Implementation of the RaT pathway or any accelerated pathway does have challenges and there’s no one way or one size that fits all hospitals. What we found very valuable is with the patient journey mapping is to engage all stakeholders and actually find out what your pathway is at the moment. That was sort of involvement of ED doctors, the junior staff, the senior staff, nurses, our booking clerks, a hospital pharmacist if you’re lucky enough to have one. And we identified gaps in the pathway and then prioritized those things that we could achieve. And it was quite surprising that there were some things that we weren’t aware of that we’ve had to work on, challenges that we have overcome and resource challenges that we won’t overcome. So it’s really just a matter of seeing where your current pathway is, identifying the gaps, prioritizing the gaps, and working on those challenges moving ahead. And even as we’ve implemented the RaT pathway, we’re still tweaking it to find areas where we can improve. One of the things we found particularly with changing of staff, is that there’s a lack of awareness of really what our heart function service was doing, and the fact that we are focusing on this particular group of patients. And so we are having to have ongoing communication with the ward teams and education.
What have been some of the major outcomes and improvements in patient care so far since the implementation of the RaT pathway?
So we’ve identified a certain number of KPIs that we should be measuring with the RaT pathway, such as the number of patients on the 4 pillars of heart function therapy at discharge as a group of all of those HF patients, the number of patients that actually met our inclusion criteria, and the time taken to get to the maximum therapy. We are aiming at a 6 week period, but we’ve also had to review that as we go along. We found problems with scheduling clinics within that 6 week period, and so we’re overcoming that and scheduling the appointments from the point of discharge. So throughout this process, we’ve had to improve the awareness and the education of the teams managing HF patients. Obviously this is quite different where HF patients are admitted under a cardiology service, which is well resourced. But we have had to have ongoing education and reminders for the ward staff of what we’re doing and why we’re doing that. Getting the patients referred from the point of admission, rather than 5 minutes before their discharge, has also been very important so that our nurses establish a relationship with the patient and can work at the inpatient titration as well as the outpatient planning. We’ve developed some patient-focused resources, really it’s very simple guides for the patients to know what we’re doing when we are doing this. And we’ve nicknamed this regime as our heart function cocktail, so that they know right from the start that we are getting them on 4 medications quickly and why we’re doing it. And that’s helped with patient buy-in.
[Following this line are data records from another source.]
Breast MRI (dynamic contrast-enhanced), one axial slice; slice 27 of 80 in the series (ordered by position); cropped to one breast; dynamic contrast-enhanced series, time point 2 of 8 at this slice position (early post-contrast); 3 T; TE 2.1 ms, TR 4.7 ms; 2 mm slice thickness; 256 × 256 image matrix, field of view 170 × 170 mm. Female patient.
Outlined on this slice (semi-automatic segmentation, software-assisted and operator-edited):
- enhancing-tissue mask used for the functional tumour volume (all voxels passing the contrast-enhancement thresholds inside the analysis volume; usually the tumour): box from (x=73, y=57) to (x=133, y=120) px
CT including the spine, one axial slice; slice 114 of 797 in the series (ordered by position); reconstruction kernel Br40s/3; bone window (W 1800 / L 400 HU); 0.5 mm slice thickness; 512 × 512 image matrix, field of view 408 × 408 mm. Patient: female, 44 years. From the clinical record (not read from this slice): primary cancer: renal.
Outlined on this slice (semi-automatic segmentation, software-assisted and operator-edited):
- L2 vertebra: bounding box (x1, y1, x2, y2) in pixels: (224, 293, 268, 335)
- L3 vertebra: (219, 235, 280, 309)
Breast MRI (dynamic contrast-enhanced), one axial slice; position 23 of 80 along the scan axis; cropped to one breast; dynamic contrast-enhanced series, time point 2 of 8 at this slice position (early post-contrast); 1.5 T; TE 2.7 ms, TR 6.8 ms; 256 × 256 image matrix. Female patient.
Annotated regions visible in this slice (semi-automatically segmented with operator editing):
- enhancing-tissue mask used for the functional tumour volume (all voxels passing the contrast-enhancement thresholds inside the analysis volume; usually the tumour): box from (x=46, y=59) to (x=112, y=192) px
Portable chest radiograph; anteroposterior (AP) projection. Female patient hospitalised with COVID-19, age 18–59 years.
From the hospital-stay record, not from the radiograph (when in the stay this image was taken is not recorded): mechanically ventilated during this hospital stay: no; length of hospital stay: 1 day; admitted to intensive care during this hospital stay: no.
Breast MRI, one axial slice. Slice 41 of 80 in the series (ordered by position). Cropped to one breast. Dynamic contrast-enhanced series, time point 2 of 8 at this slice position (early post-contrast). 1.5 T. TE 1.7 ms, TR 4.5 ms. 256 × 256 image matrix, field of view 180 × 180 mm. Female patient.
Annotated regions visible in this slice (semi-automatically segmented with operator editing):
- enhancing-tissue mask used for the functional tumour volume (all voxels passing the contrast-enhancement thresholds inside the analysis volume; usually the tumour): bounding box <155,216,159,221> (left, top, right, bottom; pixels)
What advice would you give APAC clinicians on implementing GDMT optimisation protocols based on your experience with the RaT pathway?
I think what we’ve learned, and would be useful advice, is to be aware of what your current pathways are, engage all the stakeholders and look at where the pathway gaps and challenges might be, and instituting a pathway with ongoing review, establishing clear criteria and having a face on the ward of the heart function team with the medical carers of that patient. Any review and service development is ongoing and we are still in our early days and improving things as we go ahead.